| WHAT IS EXPECTED |
Line by line, copy the material that follows without leaving anything out.

[RECORDS FOR THIS TASK — start]

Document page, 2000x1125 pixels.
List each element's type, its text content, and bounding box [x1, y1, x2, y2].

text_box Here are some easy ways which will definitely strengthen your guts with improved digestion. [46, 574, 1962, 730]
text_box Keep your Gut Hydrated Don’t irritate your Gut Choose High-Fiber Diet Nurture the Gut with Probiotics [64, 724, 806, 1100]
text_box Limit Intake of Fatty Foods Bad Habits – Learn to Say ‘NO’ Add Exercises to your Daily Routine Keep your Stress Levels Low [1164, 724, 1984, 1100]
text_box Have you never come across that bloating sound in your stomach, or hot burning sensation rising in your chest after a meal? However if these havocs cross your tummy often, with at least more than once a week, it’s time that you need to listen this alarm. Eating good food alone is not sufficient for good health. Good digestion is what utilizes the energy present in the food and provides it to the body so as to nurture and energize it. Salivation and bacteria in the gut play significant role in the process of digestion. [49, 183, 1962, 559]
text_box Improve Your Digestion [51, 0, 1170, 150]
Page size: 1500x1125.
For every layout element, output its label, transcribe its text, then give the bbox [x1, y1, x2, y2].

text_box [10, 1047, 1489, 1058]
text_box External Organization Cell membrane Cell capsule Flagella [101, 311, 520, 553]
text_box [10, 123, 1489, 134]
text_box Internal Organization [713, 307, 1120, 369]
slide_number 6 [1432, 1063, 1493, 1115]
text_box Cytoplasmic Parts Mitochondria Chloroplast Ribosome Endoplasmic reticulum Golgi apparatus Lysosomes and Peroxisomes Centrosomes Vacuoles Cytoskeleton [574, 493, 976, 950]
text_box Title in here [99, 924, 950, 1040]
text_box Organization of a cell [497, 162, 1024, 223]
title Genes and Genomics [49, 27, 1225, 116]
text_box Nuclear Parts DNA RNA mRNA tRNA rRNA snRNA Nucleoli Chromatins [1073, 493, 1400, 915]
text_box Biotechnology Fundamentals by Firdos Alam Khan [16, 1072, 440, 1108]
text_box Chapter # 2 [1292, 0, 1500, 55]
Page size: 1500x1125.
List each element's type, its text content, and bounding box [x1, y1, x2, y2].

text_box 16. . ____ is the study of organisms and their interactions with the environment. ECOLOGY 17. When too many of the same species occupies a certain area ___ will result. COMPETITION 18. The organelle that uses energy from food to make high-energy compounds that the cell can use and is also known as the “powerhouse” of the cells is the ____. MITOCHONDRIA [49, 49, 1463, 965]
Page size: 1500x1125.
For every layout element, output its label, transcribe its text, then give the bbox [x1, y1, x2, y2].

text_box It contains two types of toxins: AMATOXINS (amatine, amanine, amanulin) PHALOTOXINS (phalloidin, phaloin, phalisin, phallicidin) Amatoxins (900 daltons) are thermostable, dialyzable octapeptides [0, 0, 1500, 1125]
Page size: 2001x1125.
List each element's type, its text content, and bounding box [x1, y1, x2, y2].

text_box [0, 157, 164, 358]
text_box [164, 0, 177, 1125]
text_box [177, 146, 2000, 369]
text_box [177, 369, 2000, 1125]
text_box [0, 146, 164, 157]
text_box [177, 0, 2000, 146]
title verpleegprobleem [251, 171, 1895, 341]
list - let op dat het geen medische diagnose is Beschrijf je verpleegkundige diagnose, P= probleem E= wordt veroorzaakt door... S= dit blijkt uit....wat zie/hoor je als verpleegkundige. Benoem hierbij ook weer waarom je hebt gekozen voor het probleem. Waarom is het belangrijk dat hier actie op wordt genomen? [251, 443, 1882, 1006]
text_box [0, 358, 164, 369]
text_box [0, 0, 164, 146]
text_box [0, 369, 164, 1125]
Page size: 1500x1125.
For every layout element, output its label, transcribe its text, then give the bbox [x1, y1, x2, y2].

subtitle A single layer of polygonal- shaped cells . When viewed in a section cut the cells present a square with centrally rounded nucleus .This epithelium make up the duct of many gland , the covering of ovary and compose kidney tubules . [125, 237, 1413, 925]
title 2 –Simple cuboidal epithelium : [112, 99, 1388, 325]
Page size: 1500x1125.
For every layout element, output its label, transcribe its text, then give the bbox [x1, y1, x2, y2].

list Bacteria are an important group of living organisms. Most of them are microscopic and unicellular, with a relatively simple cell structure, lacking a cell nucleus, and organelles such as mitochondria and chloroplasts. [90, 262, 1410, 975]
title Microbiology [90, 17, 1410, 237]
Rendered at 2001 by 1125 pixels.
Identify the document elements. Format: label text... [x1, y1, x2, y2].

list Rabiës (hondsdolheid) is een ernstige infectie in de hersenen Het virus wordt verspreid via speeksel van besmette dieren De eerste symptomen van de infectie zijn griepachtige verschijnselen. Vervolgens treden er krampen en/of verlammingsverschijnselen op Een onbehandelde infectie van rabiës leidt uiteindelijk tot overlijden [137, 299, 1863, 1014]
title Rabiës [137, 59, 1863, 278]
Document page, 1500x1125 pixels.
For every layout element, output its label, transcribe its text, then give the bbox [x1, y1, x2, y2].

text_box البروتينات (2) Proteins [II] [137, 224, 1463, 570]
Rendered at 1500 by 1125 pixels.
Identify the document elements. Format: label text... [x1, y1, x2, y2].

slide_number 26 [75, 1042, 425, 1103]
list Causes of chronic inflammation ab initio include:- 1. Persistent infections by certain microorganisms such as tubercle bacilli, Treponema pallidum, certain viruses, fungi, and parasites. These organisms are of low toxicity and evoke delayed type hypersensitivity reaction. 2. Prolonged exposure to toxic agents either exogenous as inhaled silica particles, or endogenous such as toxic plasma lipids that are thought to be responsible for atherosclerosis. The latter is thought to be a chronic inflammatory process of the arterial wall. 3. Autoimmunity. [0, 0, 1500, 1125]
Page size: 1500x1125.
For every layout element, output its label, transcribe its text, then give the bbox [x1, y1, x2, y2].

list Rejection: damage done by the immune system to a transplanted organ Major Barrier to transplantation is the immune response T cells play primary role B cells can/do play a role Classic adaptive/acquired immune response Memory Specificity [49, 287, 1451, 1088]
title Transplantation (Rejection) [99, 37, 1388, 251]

[RECORDS FOR THIS TASK — finish]

| REPLY TO THE TASK |
Document page, 2000x1125 pixels.
List each element's type, its text content, and bounding box [x1, y1, x2, y2].

text_box Here are some easy ways which will definitely strengthen your guts with improved digestion. [46, 574, 1962, 730]
text_box Keep your Gut Hydrated Don’t irritate your Gut Choose High-Fiber Diet Nurture the Gut with Probiotics [64, 724, 806, 1100]
text_box Limit Intake of Fatty Foods Bad Habits – Learn to Say ‘NO’ Add Exercises to your Daily Routine Keep your Stress Levels Low [1164, 724, 1984, 1100]
text_box Have you never come across that bloating sound in your stomach, or hot burning sensation rising in your chest after a meal? However if these havocs cross your tummy often, with at least more than once a week, it’s time that you need to listen this alarm. Eating good food alone is not sufficient for good health. Good digestion is what utilizes the energy present in the food and provides it to the body so as to nurture and energize it. Salivation and bacteria in the gut play significant role in the process of digestion. [49, 183, 1962, 559]
text_box Improve Your Digestion [51, 0, 1170, 150]
Page size: 1500x1125.
For every layout element, output its label, transcribe its text, then give the bbox [x1, y1, x2, y2].

text_box [10, 1047, 1489, 1058]
text_box External Organization Cell membrane Cell capsule Flagella [101, 311, 520, 553]
text_box [10, 123, 1489, 134]
text_box Internal Organization [713, 307, 1120, 369]
slide_number 6 [1432, 1063, 1493, 1115]
text_box Cytoplasmic Parts Mitochondria Chloroplast Ribosome Endoplasmic reticulum Golgi apparatus Lysosomes and Peroxisomes Centrosomes Vacuoles Cytoskeleton [574, 493, 976, 950]
text_box Title in here [99, 924, 950, 1040]
text_box Organization of a cell [497, 162, 1024, 223]
title Genes and Genomics [49, 27, 1225, 116]
text_box Nuclear Parts DNA RNA mRNA tRNA rRNA snRNA Nucleoli Chromatins [1073, 493, 1400, 915]
text_box Biotechnology Fundamentals by Firdos Alam Khan [16, 1072, 440, 1108]
text_box Chapter # 2 [1292, 0, 1500, 55]
Page size: 1500x1125.
List each element's type, its text content, and bounding box [x1, y1, x2, y2].

text_box 16. . ____ is the study of organisms and their interactions with the environment. ECOLOGY 17. When too many of the same species occupies a certain area ___ will result. COMPETITION 18. The organelle that uses energy from food to make high-energy compounds that the cell can use and is also known as the “powerhouse” of the cells is the ____. MITOCHONDRIA [49, 49, 1463, 965]
Page size: 1500x1125.
For every layout element, output its label, transcribe its text, then give the bbox [x1, y1, x2, y2].

text_box It contains two types of toxins: AMATOXINS (amatine, amanine, amanulin) PHALOTOXINS (phalloidin, phaloin, phalisin, phallicidin) Amatoxins (900 daltons) are thermostable, dialyzable octapeptides [0, 0, 1500, 1125]
Page size: 2001x1125.
List each element's type, its text content, and bounding box [x1, y1, x2, y2].

text_box [0, 157, 164, 358]
text_box [164, 0, 177, 1125]
text_box [177, 146, 2000, 369]
text_box [177, 369, 2000, 1125]
text_box [0, 146, 164, 157]
text_box [177, 0, 2000, 146]
title verpleegprobleem [251, 171, 1895, 341]
list - let op dat het geen medische diagnose is Beschrijf je verpleegkundige diagnose, P= probleem E= wordt veroorzaakt door... S= dit blijkt uit....wat zie/hoor je als verpleegkundige. Benoem hierbij ook weer waarom je hebt gekozen voor het probleem. Waarom is het belangrijk dat hier actie op wordt genomen? [251, 443, 1882, 1006]
text_box [0, 358, 164, 369]
text_box [0, 0, 164, 146]
text_box [0, 369, 164, 1125]
Page size: 1500x1125.
For every layout element, output its label, transcribe its text, then give the bbox [x1, y1, x2, y2].

subtitle A single layer of polygonal- shaped cells . When viewed in a section cut the cells present a square with centrally rounded nucleus .This epithelium make up the duct of many gland , the covering of ovary and compose kidney tubules . [125, 237, 1413, 925]
title 2 –Simple cuboidal epithelium : [112, 99, 1388, 325]
Page size: 1500x1125.
For every layout element, output its label, transcribe its text, then give the bbox [x1, y1, x2, y2].

list Bacteria are an important group of living organisms. Most of them are microscopic and unicellular, with a relatively simple cell structure, lacking a cell nucleus, and organelles such as mitochondria and chloroplasts. [90, 262, 1410, 975]
title Microbiology [90, 17, 1410, 237]
Rendered at 2001 by 1125 pixels.
Identify the document elements. Format: label text... [x1, y1, x2, y2].

list Rabiës (hondsdolheid) is een ernstige infectie in de hersenen Het virus wordt verspreid via speeksel van besmette dieren De eerste symptomen van de infectie zijn griepachtige verschijnselen. Vervolgens treden er krampen en/of verlammingsverschijnselen op Een onbehandelde infectie van rabiës leidt uiteindelijk tot overlijden [137, 299, 1863, 1014]
title Rabiës [137, 59, 1863, 278]
Document page, 1500x1125 pixels.
For every layout element, output its label, transcribe its text, then give the bbox [x1, y1, x2, y2].

text_box البروتينات (2) Proteins [II] [137, 224, 1463, 570]
Rendered at 1500 by 1125 pixels.
Identify the document elements. Format: label text... [x1, y1, x2, y2].

slide_number 26 [75, 1042, 425, 1103]
list Causes of chronic inflammation ab initio include:- 1. Persistent infections by certain microorganisms such as tubercle bacilli, Treponema pallidum, certain viruses, fungi, and parasites. These organisms are of low toxicity and evoke delayed type hypersensitivity reaction. 2. Prolonged exposure to toxic agents either exogenous as inhaled silica particles, or endogenous such as toxic plasma lipids that are thought to be responsible for atherosclerosis. The latter is thought to be a chronic inflammatory process of the arterial wall. 3. Autoimmunity. [0, 0, 1500, 1125]
Page size: 1500x1125.
For every layout element, output its label, transcribe its text, then give the bbox [x1, y1, x2, y2].

list Rejection: damage done by the immune system to a transplanted organ Major Barrier to transplantation is the immune response T cells play primary role B cells can/do play a role Classic adaptive/acquired immune response Memory Specificity [49, 287, 1451, 1088]
title Transplantation (Rejection) [99, 37, 1388, 251]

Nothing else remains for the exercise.